Some will be quick to criticize the FBI for not taking further action after briefly investigating Rahani two years ago. But the truth is that the challenge for law enforcement is immense. Increasingly, U.S. counterterrorism officials view the terrorist threat as a spectrum, from inspired individuals acting alone to terrorist operatives acting at the direct orders of Islamic State leaders in Syria. But rarely are cases clearly at one end of the spectrum or another. “More often than not,” National Counterterrorism Center Director Nicholas Rasmussen explains, “we observe a fluid picture where individuals operate somewhere between the two extremes.”

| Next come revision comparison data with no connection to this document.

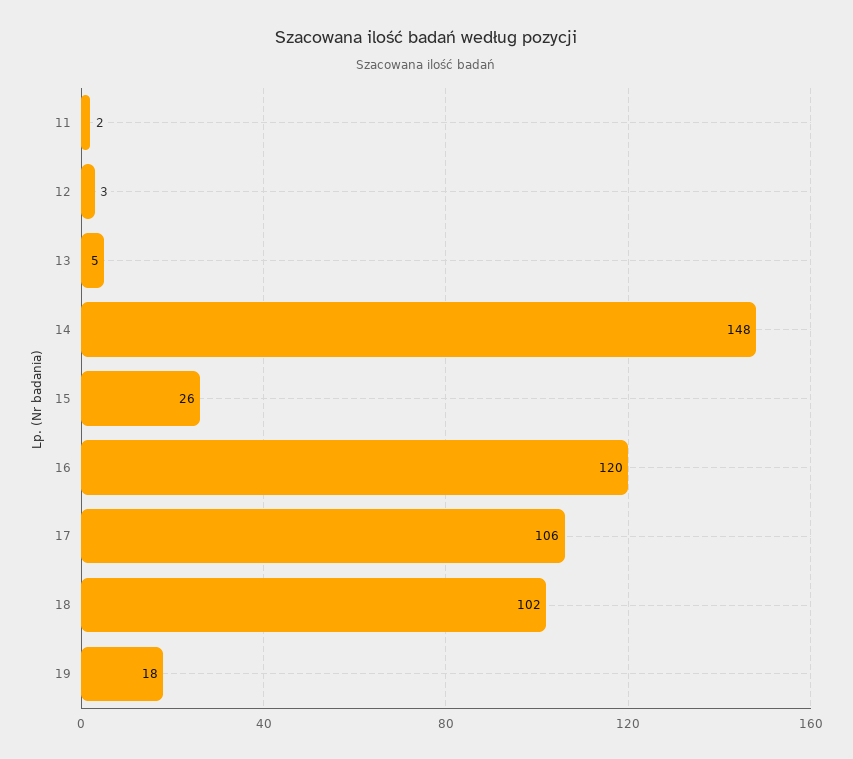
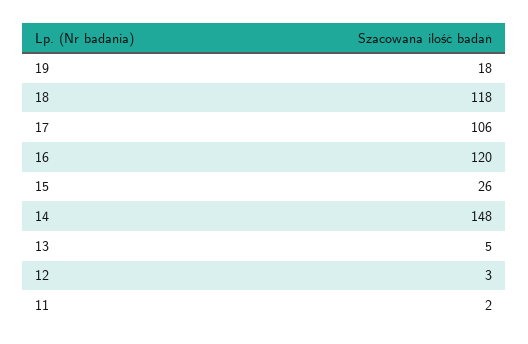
18: 102 -> 118

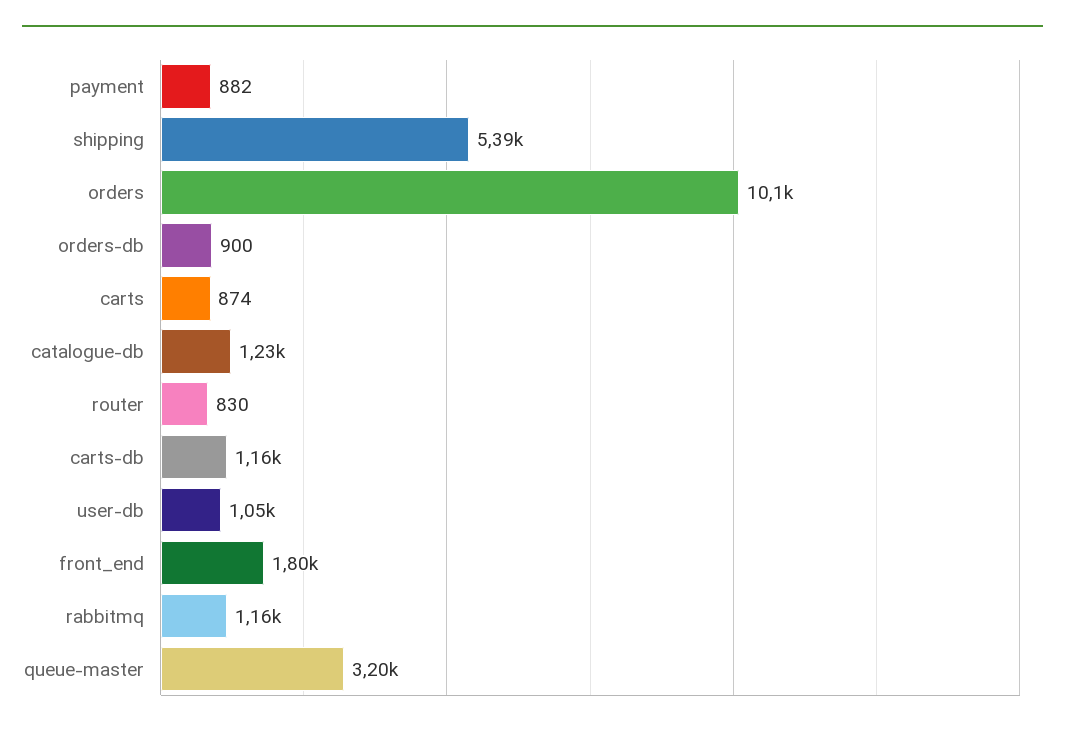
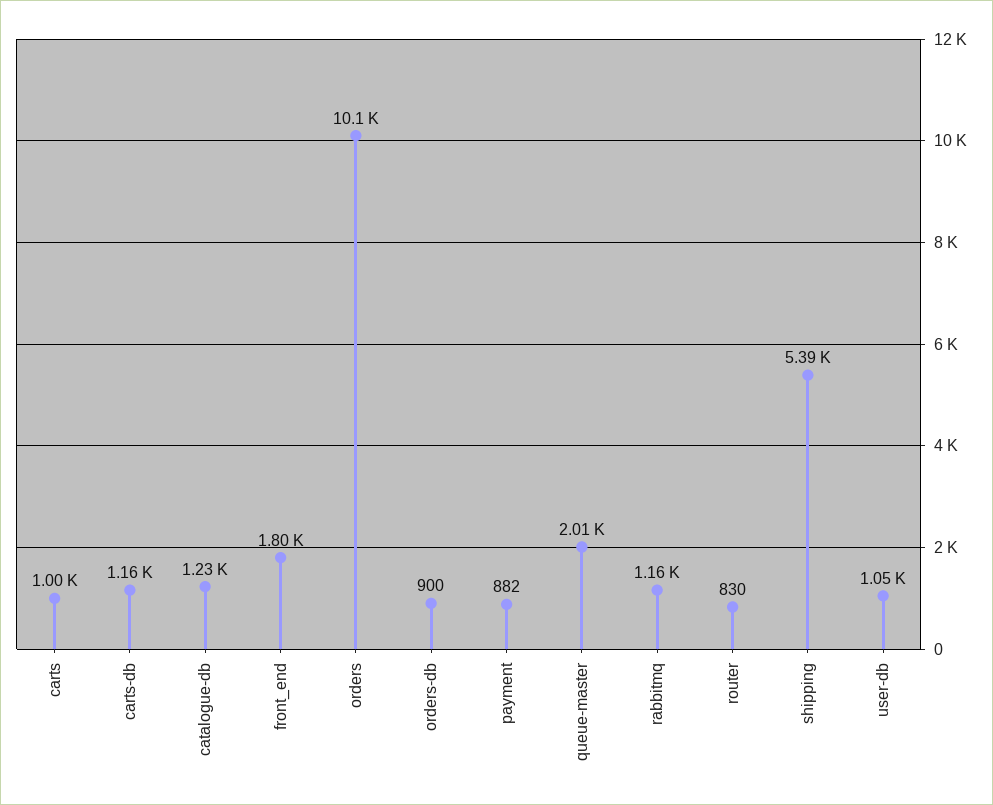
carts: 874 -> 1000
queue-master: 3200 -> 2010

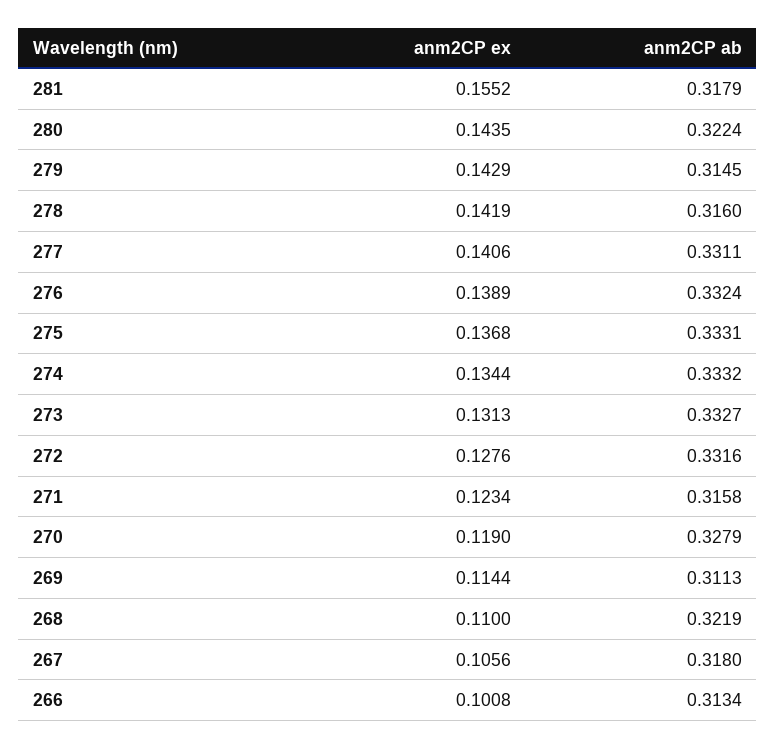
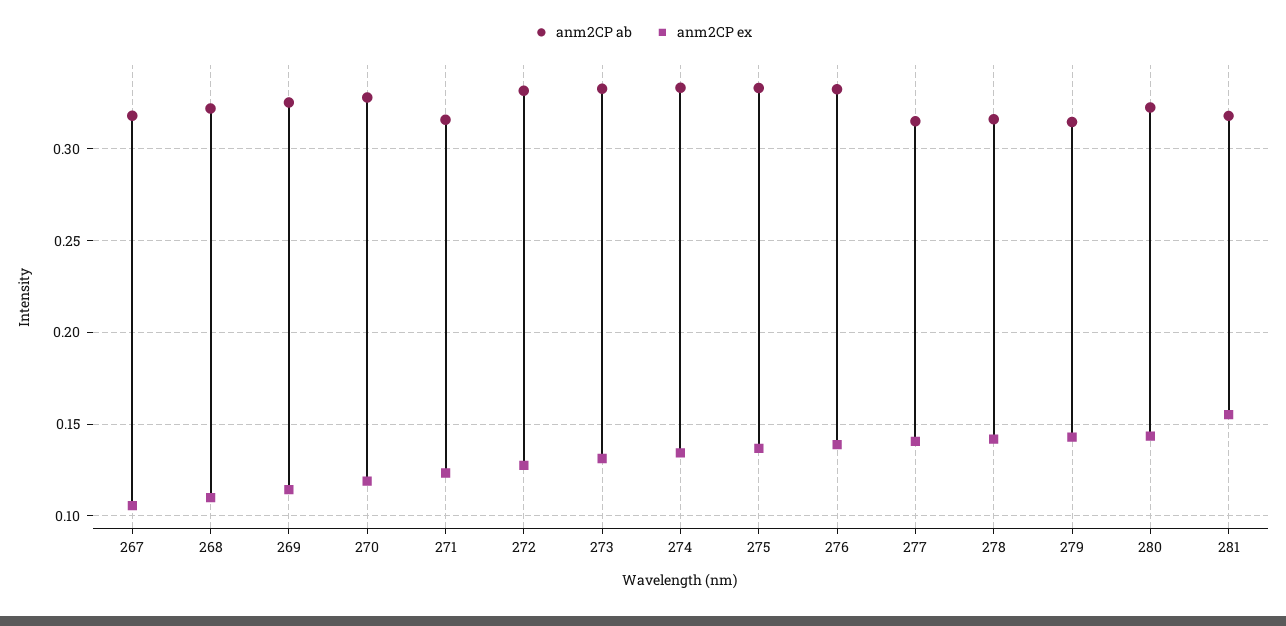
anm2CP ab, 277: 0.3311 -> 0.315
anm2CP ab, 269: 0.3113 -> 0.325
anm2CP ex, 266: 0.1008 -> none
anm2CP ab, 266: 0.3134 -> none

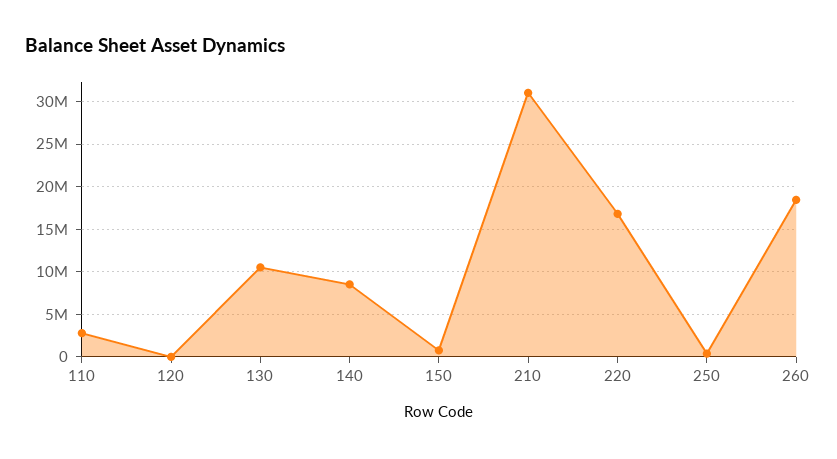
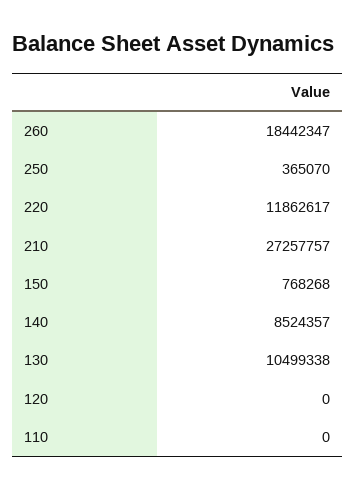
110: 3000000 -> 0
210: 31000000 -> 27257757
220: 17000000 -> 11862617

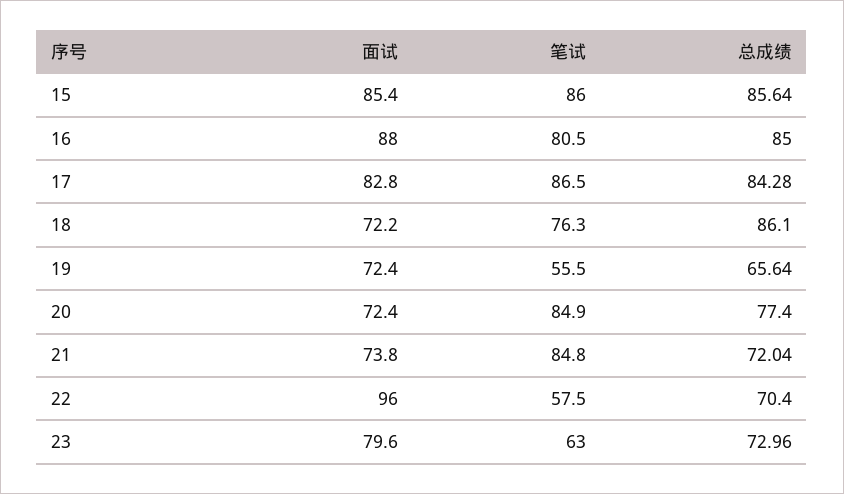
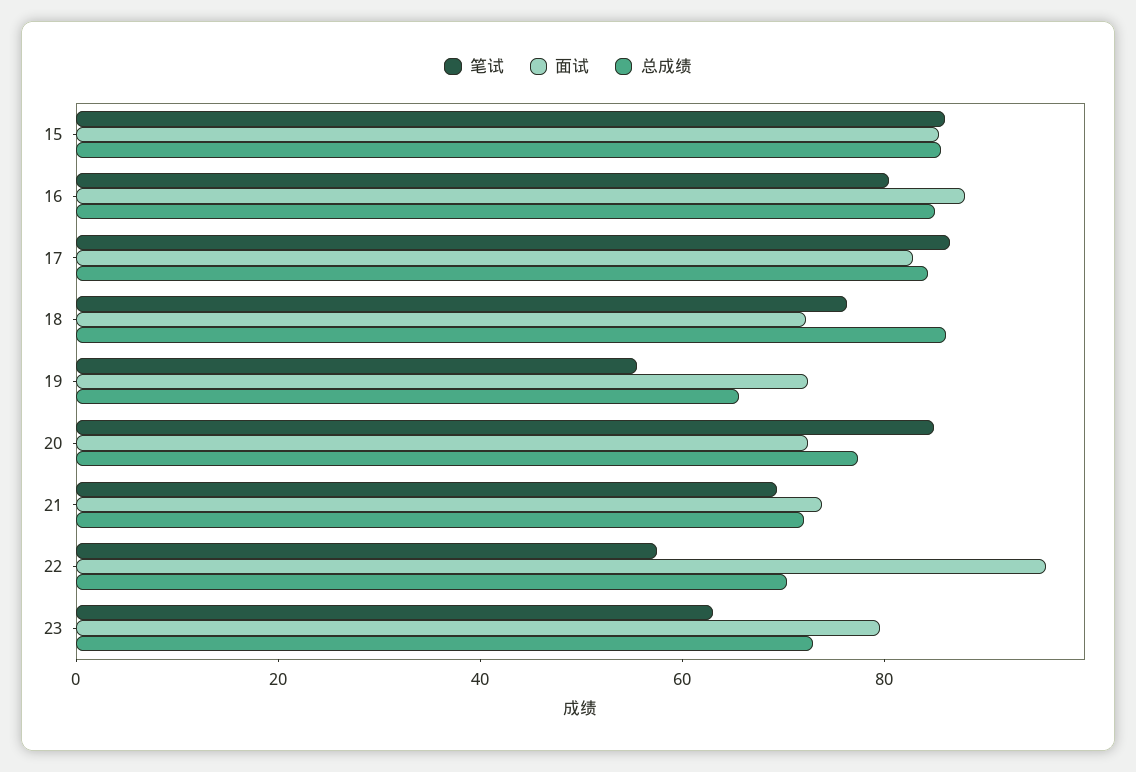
笔试, 21: 84.8 -> 70

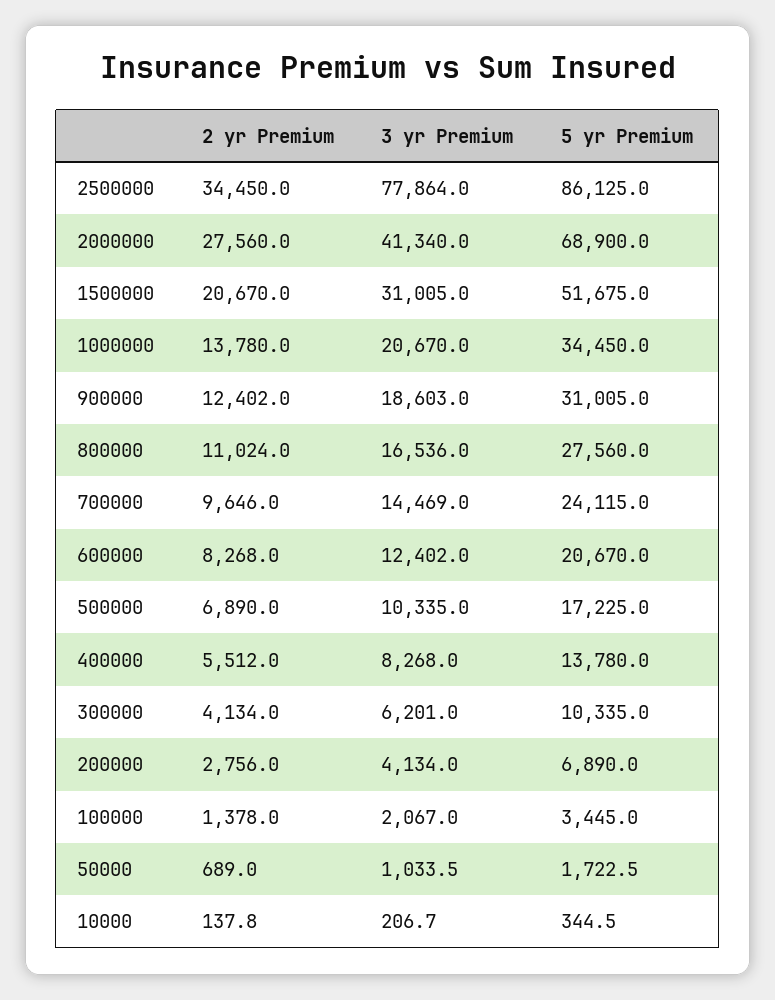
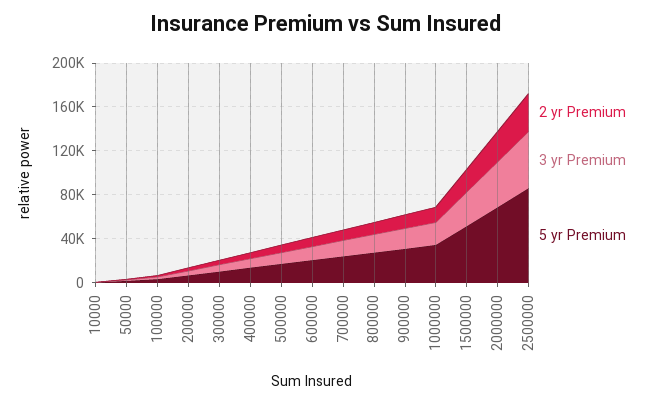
3 yr Premium, 2500000: 77864 -> 50000

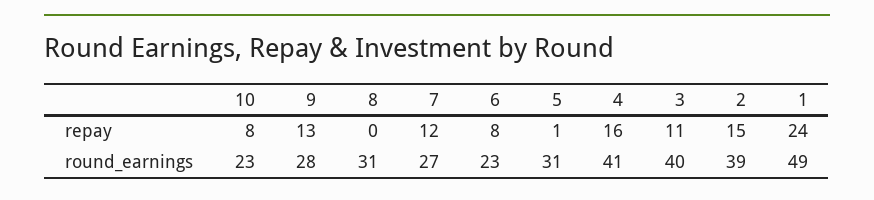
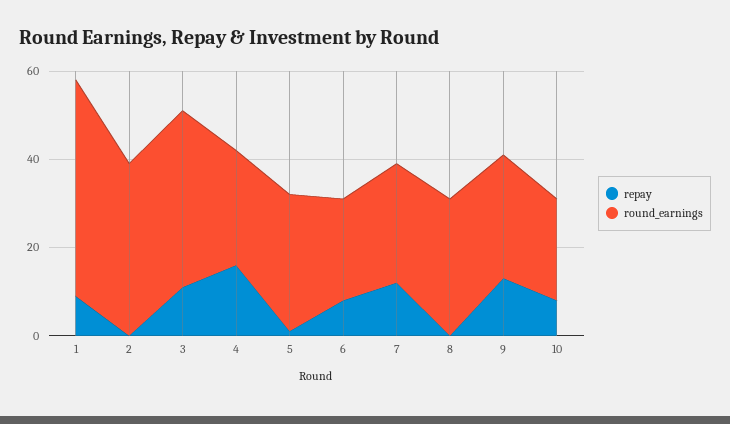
repay, 2: 15 -> 0
repay, 1: 24 -> 10
round_earnings, 4: 41 -> 25

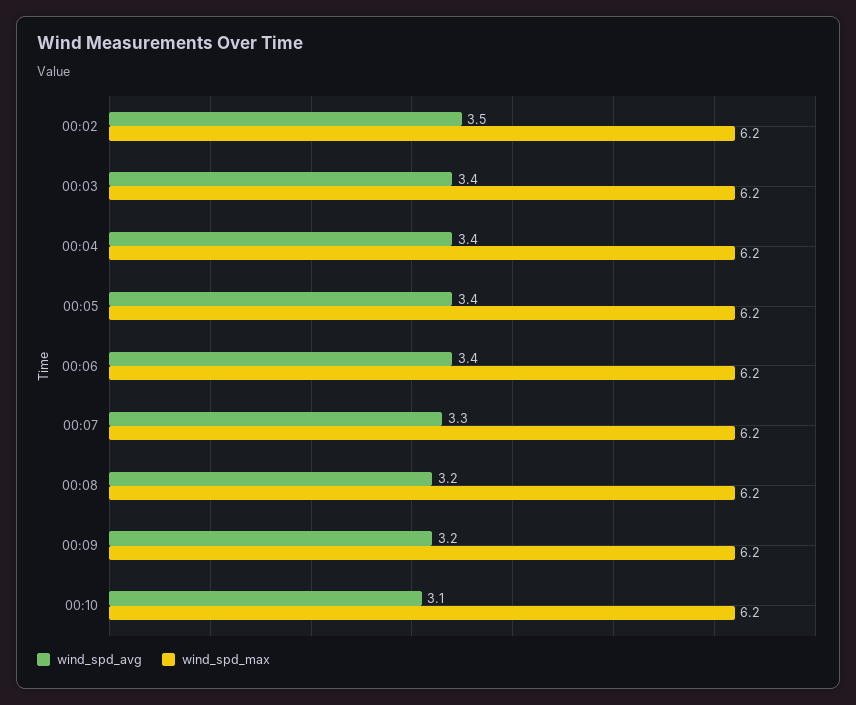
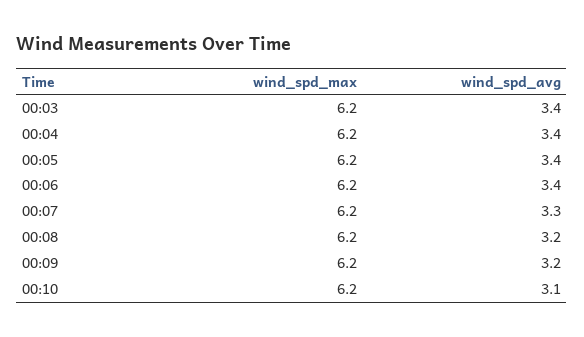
wind_spd_avg, 00:02: 3.5 -> none
wind_spd_max, 00:02: 6.2 -> none

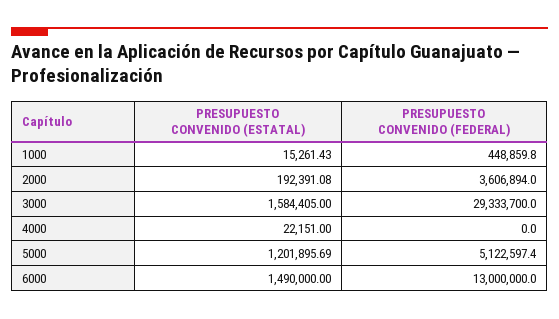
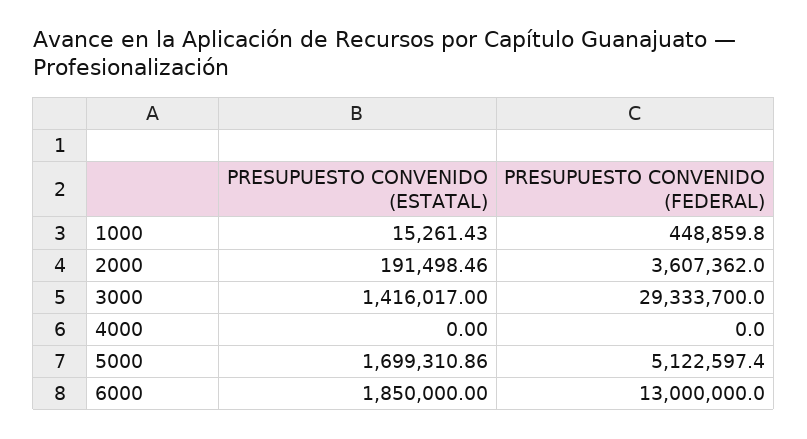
PRESUPUESTO CONVENIDO (ESTATAL), 2000: 192391.08 -> 191498.46
PRESUPUESTO CONVENIDO (FEDERAL), 2000: 3606894 -> 3607362
PRESUPUESTO CONVENIDO (ESTATAL), 3000: 1584405 -> 1416017
PRESUPUESTO CONVENIDO (ESTATAL), 4000: 22151 -> 0
PRESUPUESTO CONVENIDO (ESTATAL), 5000: 1201895.69 -> 1699310.86
PRESUPUESTO CONVENIDO (ESTATAL), 6000: 1490000 -> 1850000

“We are looking for needles in a nationwide haystack,” FBI Director James Comey testified in July, “but even more challenging, we are also called upon to figure out which pieces of hay might someday become needles. That is hard work, and it is the particular challenge of identifying homegrown violent extremists.” Determining whether Rahani was already radicalized two years ago or if that only happened later is sure to be a central part of the FBI’s post-bombing investigation.
As the investigation unfolds it will quickly become clear whether Rahani was radicalized over a long period or, as is now frequently the case, converted to radicalization in a quick and concentrated process. “We knew of several Paris-related suspects before,” a Belgian police officer told me just days before the Brussels bombings in March, “but not for terrorism reasons, just petty crime and small incidents.”
We will also learn whether he qualifies as a homegrown violent extremist whose radicalization process started in the United States, or if he was exposed to radicalism only on his trips abroad. Most critically, authorities will determine whether he carried out the attacks on his own, or if he received assistance from others here in the United States or abroad.
Rahani may turn out to be a lone offender, but he is unlikely to be a truly lone wolf. In all likelihood, he too will fall somewhere in the middle of the fluid terrorist spectrum. And given the evidence available so far, he may have more to do with al Qaeda — the persistent terrorist group many have already forgotten — than the still dangerous but now decaying Islamic State.